Inflammation and oxidative stress are highly related, as well explained in a recent review (24). Acute illnesses, such as stroke itself may trigger inflammatory responses within body that can, in turn, potentially disrupt dietary behaviours in patients beside to physical impairment such as dysphagia (24). Moreover, a very recent multicentre European study showed that inflammation was the principal risk factor for low food intake and malnutrition is greater than factors such as age, gender, infection, and comorbidity (58).
This connection between malnutrition, oxidative stress and inflammation deserve more detailed study, especially to clarify how long oxidative stress levels remain elevated in stroke patients. Oxidative stress is a potential contributor to the pathophysiological consequences of stroke. Studies following the changes in the level of oxidative stress indicators in patients in the chronic phase after stroke are scarce, and showed that persistent oxidative stress and inflammation is present in the blood after 6 months from insul (59).
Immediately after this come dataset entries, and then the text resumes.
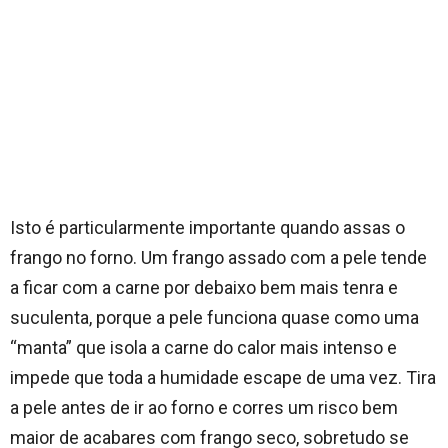
Isto é particularmente importante quando assas o
frango no forno. Um frango assado com a pele tende
a ficar com a carne por debaixo bem mais tenra e
suculenta, porque a pele funciona quase como uma
“manta” que isola a carne do calor mais intenso e
impede que toda a humidade escape de uma vez. Tira
a pele antes de ir ao forno e corres um risco bem
maior de acabares com frango seco, sobretudo se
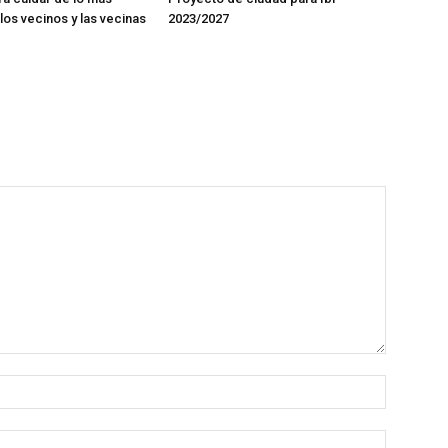
los vecinos y las vecinas
2023/2027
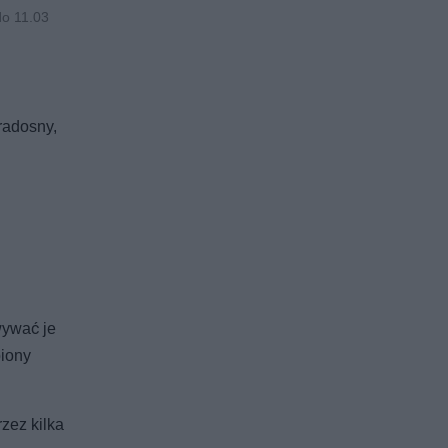
do 11.03
radosny,
wywać je
biony
zez kilka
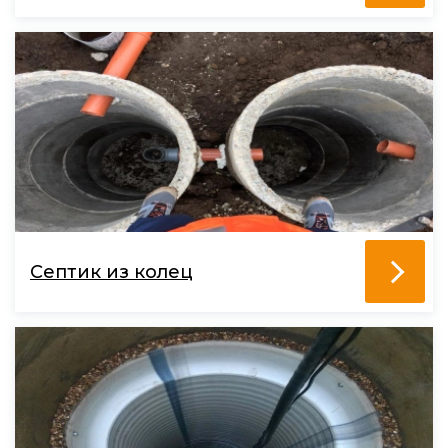
Септик из колец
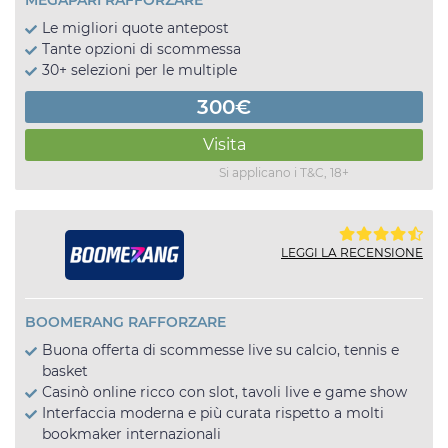
MEGAPARI RAFFORZARE
Le migliori quote antepost
Tante opzioni di scommessa
30+ selezioni per le multiple
300€
Visita
Si applicano i T&C, 18+
LEGGI LA RECENSIONE
BOOMERANG RAFFORZARE
Buona offerta di scommesse live su calcio, tennis e
basket
Casinò online ricco con slot, tavoli live e game show
Interfaccia moderna e più curata rispetto a molti
bookmaker internazionali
So, antioxidant therapy could be a strategy to lower oxidative stress and studies were carried out to explore the more suitable molecules or supplies (59, 60). There is urgent to set clinical trial that evaluated the antioxidant administration and /or a balanced or mediterranean diet, in post stroke patients; these studies should be carried out with a punctual monitoring of oxidative stress, measuring both systemic hydroperoxides, inflammation and total antioxidant status months after acute events. This could improve the knowledge of the interconnection between inflammation and oxidative stress, and should clarify if an antioxidant diet and/or supplies can ameliorate the oxidative imbalance. Moreover, more specific gender-disaggregated studies, should clarify gender-related needs and intervention.
This study has the strength to show the existence of gender differences in post stroke patients not only assessing nutritional status by means of nutritional risk screening, anthropometric measurements, visual estimation of plate consumption, and by assessment of general hematochemical parameters, and oxidative stress status parameters. On the other hand, this study has two principal limitations: the first is that we did not measure inflammation biomarkers in blood, but we planning to do so in the near future; the second is that these results were obtained only in one center; but we are about to complete the analysis of data that will also include subjects from another rehabilitation center.